Thursday, August 12, 2010

Opening the Curtains


The house on Spruce Street had been in the Chinberg/Calabrese family for 63 years. The last 14 years following Edna’s death, Ray had been alone in the house. The house was dark with layers of curtains on the windows. Tacks were used to secure the sides of the curtains to the wall and clothespins were used to keep the draperies closed tight. No light was allowed in.

On the dressing table in the bedroom were all of Edna’s things – her brushes, her cosmetics, her perfumes, her dentures. Her clothes were in the closet and in the chest of drawers; her personal items were in the bathroom medicine cabinet. Nothing had been moved and was covered with a thick layer of dust.

The refrigerator was empty except for condiments and cans of soda; the freezer was full of TV dinners and individual ice cream cups. The stove sat unused and inaccessible with a table and chair pushed up against it. A microwave sat on a little cart next to the sink.

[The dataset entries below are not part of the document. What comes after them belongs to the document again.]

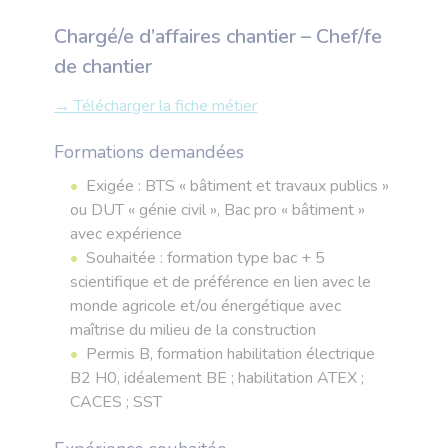
Chargé/e d’affaires chantier – Chef/fe
de chantier
→ Télécharger la fiche métier
Formations demandées
Exigée : BTS « bâtiment et travaux publics »
ou DUT « génie civil », Bac pro « bâtiment »
avec expérience
Souhaitée : formation type bac + 5
scientifique et de préférence en lien avec le
monde agricole et/ou énergétique avec
maîtrise du milieu de la construction
Permis B, formation habilitation électrique
B2 H0, idéalement BE ; habilitation ATEX ;
CACES ; SST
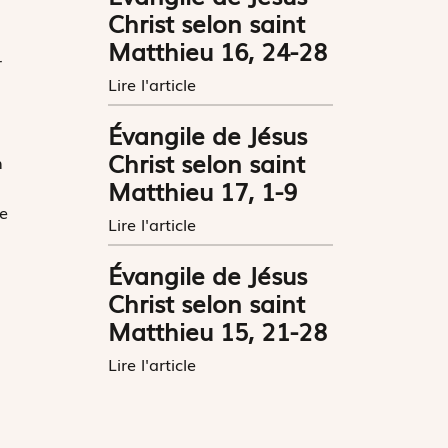
Christ selon saint
Matthieu 16, 24-28
r
Lire l'article
Évangile de Jésus
Christ selon saint
n
Matthieu 17, 1-9
e
Lire l'article
Évangile de Jésus
Christ selon saint
Matthieu 15, 21-28
Lire l'article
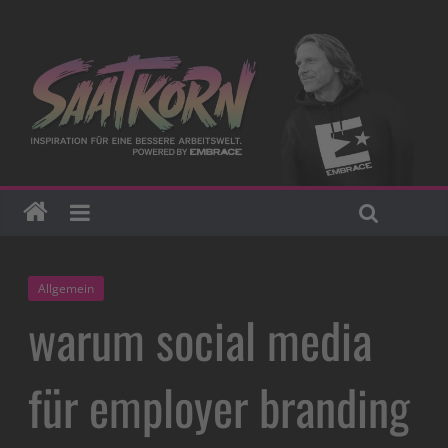
Allgemein
warum social media
für employer branding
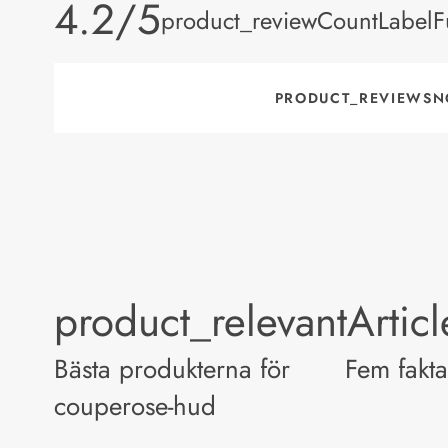
product_rating
4.2/5
product_reviewCountLabelFu
PRODUCT_REVIEWSN
product_relevantArtic
Bästa produkterna för
Fem fakt
couperose-hud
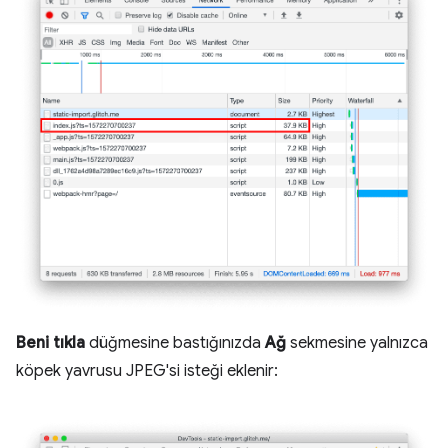
Beni tıkla
düğmesine bastığınızda
Ağ
sekmesine yalnızca
köpek yavrusu JPEG'si isteği eklenir:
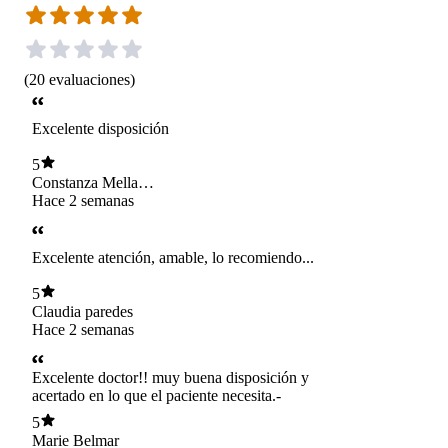
(
20
evaluaciones
)
Excelente disposición
5
Constanza Mella
Cotal
Hace 2 semanas
Excelente atención, amable, lo recomiendo...
5
Claudia paredes
Hace 2 semanas
Excelente doctor!! muy buena disposición y
acertado en lo que el paciente necesita.-
5
Marie Belmar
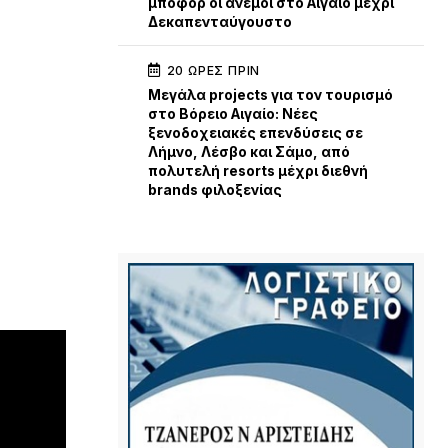
μποφόρ οι άνεμοι στο Αιγαίο μέχρι
Δεκαπενταύγουστο
20 ΏΡΕΣ ΠΡΙΝ
Μεγάλα projects για τον τουρισμό
στο Βόρειο Αιγαίο: Νέες
ξενοδοχειακές επενδύσεις σε
Λήμνο, Λέσβο και Σάμο, από
πολυτελή resorts μέχρι διεθνή
brands φιλοξενίας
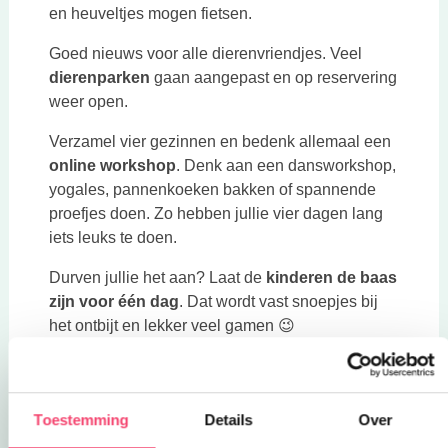
en heuveltjes mogen fietsen.
Goed nieuws voor alle dierenvriendjes. Veel
dierenparken
gaan aangepast en op reservering
weer open.
Verzamel vier gezinnen en bedenk allemaal een
online workshop
. Denk aan een dansworkshop,
yogales, pannenkoeken bakken of spannende
proefjes doen. Zo hebben jullie vier dagen lang
iets leuks te doen.
Durven jullie het aan? Laat de
kinderen de baas
zijn voor één dag
. Dat wordt vast snoepjes bij
het ontbijt en lekker veel gamen 😉
Strikjes en jurken uit de kast! Tover het gezin én
het huis om tot
een chique restaurant
voor één
avond. Het diner kun je laten bezorgen door een
Toestemming
Details
Over
lokaal restaurant óf je kunt zelf lekker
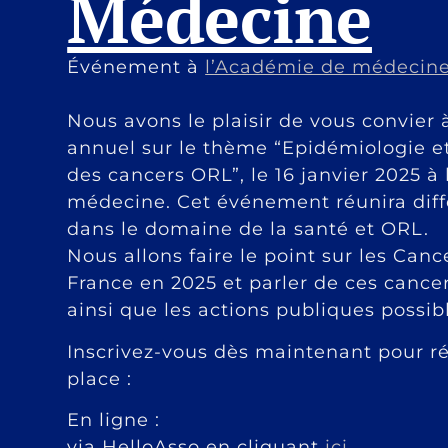
Médecine
Événement à
l’Académie de médecin
Nous avons le plaisir de vous convier 
annuel sur le thème “Epidémiologie e
des cancers ORL”, le 16 janvier 2025 à
médecine. Cet événement réunira diff
dans le domaine de la santé et ORL.
Nous allons faire le point sur les Can
France en 2025 et parler de ces canc
ainsi que les actions publiques possib
Inscrivez-vous dès maintenant pour ré
place :
En ligne :
via HelloAsso en cliquant
ici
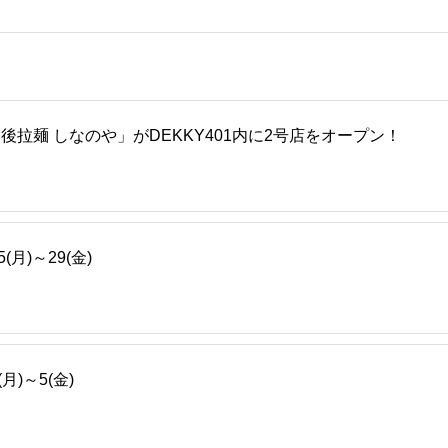
後拉麺 しなのや」がDEKKY401内に2号店をオープン！
月)～29(金)
)～5(金)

There was a potted hibiscus plant sitting on the window ledge of the dining room. A single stem rose nearly six feet from the pot and at its end, just four leaves remained. Beside it sat a pitcher of water.

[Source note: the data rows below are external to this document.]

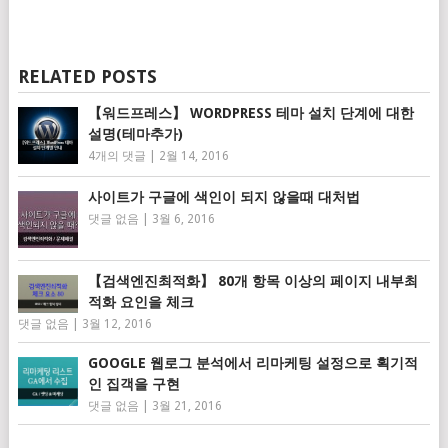
RELATED POSTS
【워드프레스】 WORDPRESS 테마 설치 단계에 대한
설명(테마추가)
4개의 댓글
|
2월 14, 2016
사이트가 구글에 색인이 되지 않을때 대처법
댓글 없음
|
3월 6, 2016
【검색엔진최적화】 80개 항목 이상의 페이지 내부최
적화 요인을 체크
댓글 없음
|
3월 12, 2016
GOOGLE 웹로그 분석에서 리마케팅 설정으로 획기적
인 집객을 구현
댓글 없음
|
3월 21, 2016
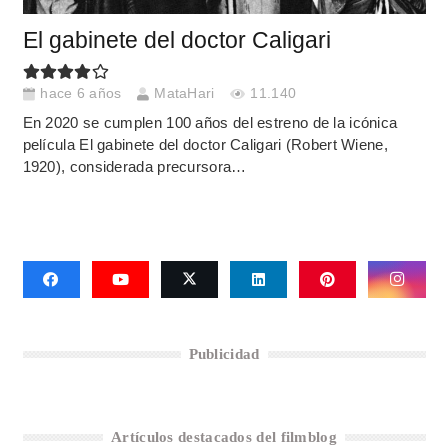
El gabinete del doctor Caligari
hace 6 años
MataHari
11.140
En 2020 se cumplen 100 años del estreno de la icónica
película El gabinete del doctor Caligari (Robert Wiene,
1920), considerada precursora…
Publicidad
Artículos destacados del filmblog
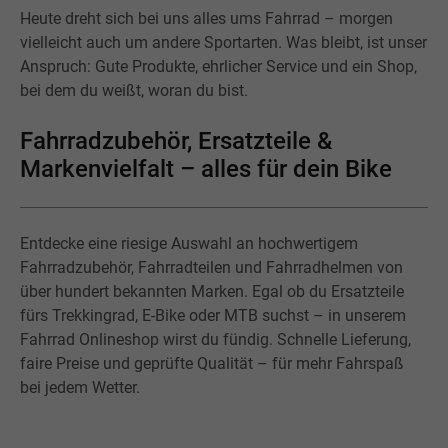
Heute dreht sich bei uns alles ums Fahrrad – morgen
vielleicht auch um andere Sportarten. Was bleibt, ist unser
Anspruch: Gute Produkte, ehrlicher Service und ein Shop,
bei dem du weißt, woran du bist.
Fahrradzubehör, Ersatzteile &
Markenvielfalt – alles für dein Bike
Entdecke eine riesige Auswahl an hochwertigem
Fahrradzubehör, Fahrradteilen und Fahrradhelmen von
über hundert bekannten Marken. Egal ob du Ersatzteile
fürs Trekkingrad, E-Bike oder MTB suchst – in unserem
Fahrrad Onlineshop wirst du fündig. Schnelle Lieferung,
faire Preise und geprüfte Qualität – für mehr Fahrspaß
bei jedem Wetter.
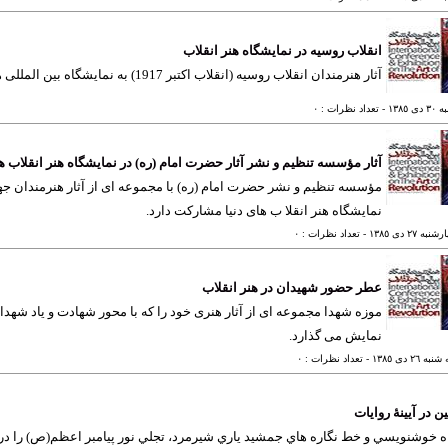
انقلاب روسیه در نمایشگاه هنر انقلاب
آثار هنرمندان انقلاب روسیه (انقلاب اکتبر 1917) به نمایشگاه بین المللی هنر انقلاب های دنیا راه یافت.
ی ١٣٨٥
- تعداد نظرات : ٠
آثار مؤسسه تنظیم و نشر آثار حضرت امام (ره) در نمایشگاه هنر انقلاب ها
مؤسسه تنظیم و نشر حضرت امام (ره) با مجموعه ای از آثار هنرمندان ج
نمایشگاه هنر انقلا ب های دنیا مشارکت دارد.
به ٢٧ دی ١٣٨٥
- تعداد نظرات : ٠
عطر حضور شهیدان در هنر انقلاب
موزه شهدا مجموعه ای از آثار هنری خود را که با محور شهادت و یاد شهدای 
نمایش می گذارد.
ه ٢٦ دی ١٣٨٥
- تعداد نظرات : ٠
 در آیینۀ روایات
ه خوشنويسي و خط نگاره هاي جمشيد ياري شيرمرد، تجلي نور پيامبر اعظم(ص) را در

Opening the curtains to let in the light exposed the condition of the house. The curtains were stiff and dusty with that fuzzy sort of greasy dirt that exists in urban areas. The roller shades were brittle and came crashing down. The furniture was worn and soiled, the carpets dirty and the linoleum worn through. Cobwebs darkened the corners of the ceiling and left patterns on the walls.

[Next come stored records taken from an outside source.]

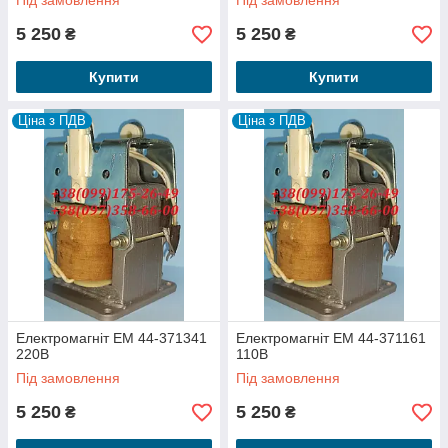
Під замовлення
Під замовлення
5 250
5 250
₴
₴
Купити
Купити
Ціна з ПДВ
Ціна з ПДВ
Електромагніт ЕМ 44-371341
Електромагніт ЕМ 44-371161
220В
110В
Під замовлення
Під замовлення
5 250
5 250
₴
₴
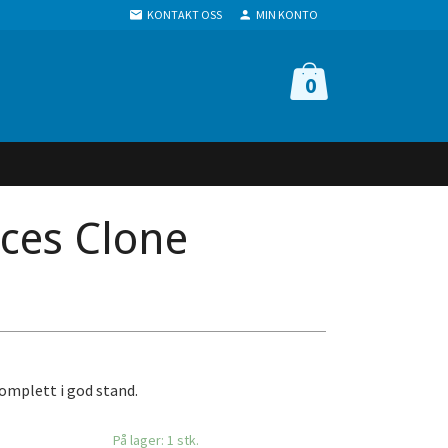
KONTAKT OSS
MIN KONTO
0
rces Clone
omplett i god stand.
På lager: 1 stk.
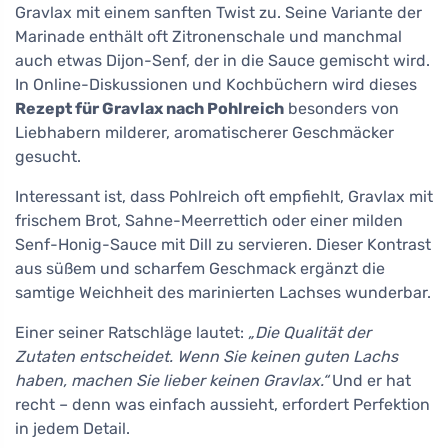
Gravlax mit einem sanften Twist zu. Seine Variante der
Marinade enthält oft Zitronenschale und manchmal
auch etwas Dijon-Senf, der in die Sauce gemischt wird.
In Online-Diskussionen und Kochbüchern wird dieses
Rezept für Gravlax nach Pohlreich
besonders von
Liebhabern milderer, aromatischerer Geschmäcker
gesucht.
Interessant ist, dass Pohlreich oft empfiehlt, Gravlax mit
frischem Brot, Sahne-Meerrettich oder einer milden
Senf-Honig-Sauce mit Dill zu servieren. Dieser Kontrast
aus süßem und scharfem Geschmack ergänzt die
samtige Weichheit des marinierten Lachses wunderbar.
Einer seiner Ratschläge lautet:
„Die Qualität der
Zutaten entscheidet. Wenn Sie keinen guten Lachs
haben, machen Sie lieber keinen Gravlax.“
Und er hat
recht – denn was einfach aussieht, erfordert Perfektion
in jedem Detail.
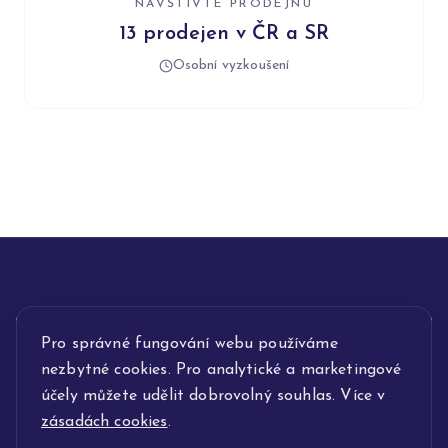
NAVŠTIVTE PRODEJNU
13 prodejen v ČR a SR
Osobní vyzkoušení
Pro správné fungování webu používáme
INFORMACE
nezbytné cookies. Pro analytické a marketingové
POPIS SLUŽEB
účely můžete udělit dobrovolný souhlas. Více v
zásadách cookies
.
NAŠE NABÍDKA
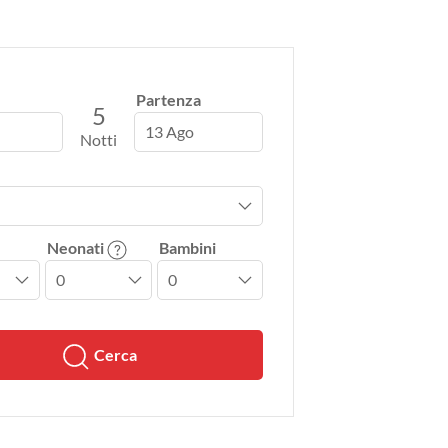
Partenza
5
13 Ago
Notti
Neonati
Bambini
Cerca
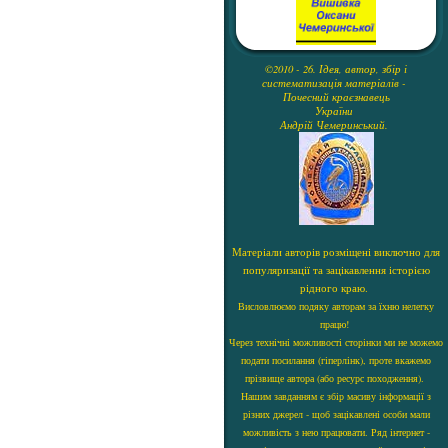
©2010 - 26. Ідея, автор, збір і
систематизація матеріалів -
Почесний краєзнавець
України
Андрій Чемеринський.
Матеріали авторів розміщені виключно для
популяризації та зацікавлення історією
рідного краю.
Висловлюємо подяку авторам за їхню нелегку
працю!
Через технічні можливості сторінки ми не можемо
подати посилання (гіперлінк), проте вкажемо
прізвище автора (або ресурс походження).
Нашим завданням є збір масиву інформації з
різних джерел - щоб зацікавлені особи мали
можливість з нею працювати. Ряд інтернет -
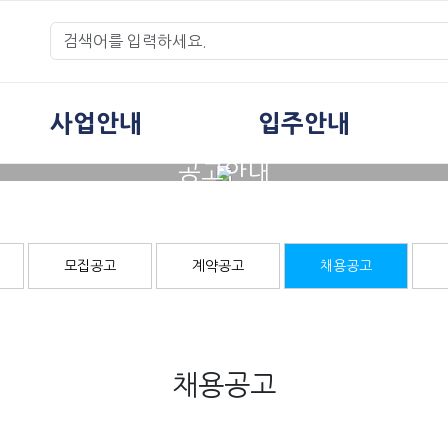
사업안내
입주안내
공고안내
모집공고
계약공고
채용공고
채용공고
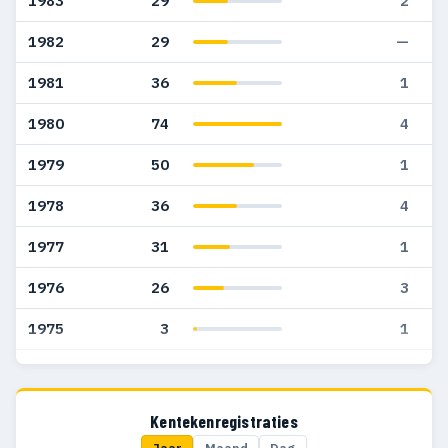
1983
29
2
1982
29
—
1981
36
1
1980
74
4
1979
50
1
1978
36
4
1977
31
1
1976
26
3
1975
3
1
1969
1
1
1967
1
1
Kentekenregistraties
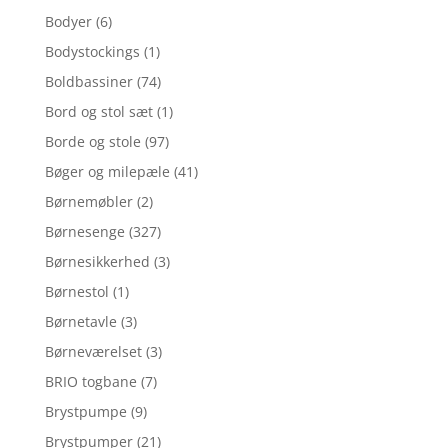
Bodyer
(6)
Bodystockings
(1)
Boldbassiner
(74)
Bord og stol sæt
(1)
Borde og stole
(97)
Bøger og milepæle
(41)
Børnemøbler
(2)
Børnesenge
(327)
Børnesikkerhed
(3)
Børnestol
(1)
Børnetavle
(3)
Børneværelset
(3)
BRIO togbane
(7)
Brystpumpe
(9)
Brystpumper
(21)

And there sat Edna’s organ, pristine and dust-free in the corner of the living room – a feather duster discretely hidden behind the music stand. Her sewing machine, in the adjoining room, had also been recently dusted.

The house was so quiet. It was like the music ended the day Edna died. It broke my heart to see how this wonderful man had spent the last years of his life. It was so painfully clear that Edna was the love of his life and the day he lost her was the day his life no longer had meaning.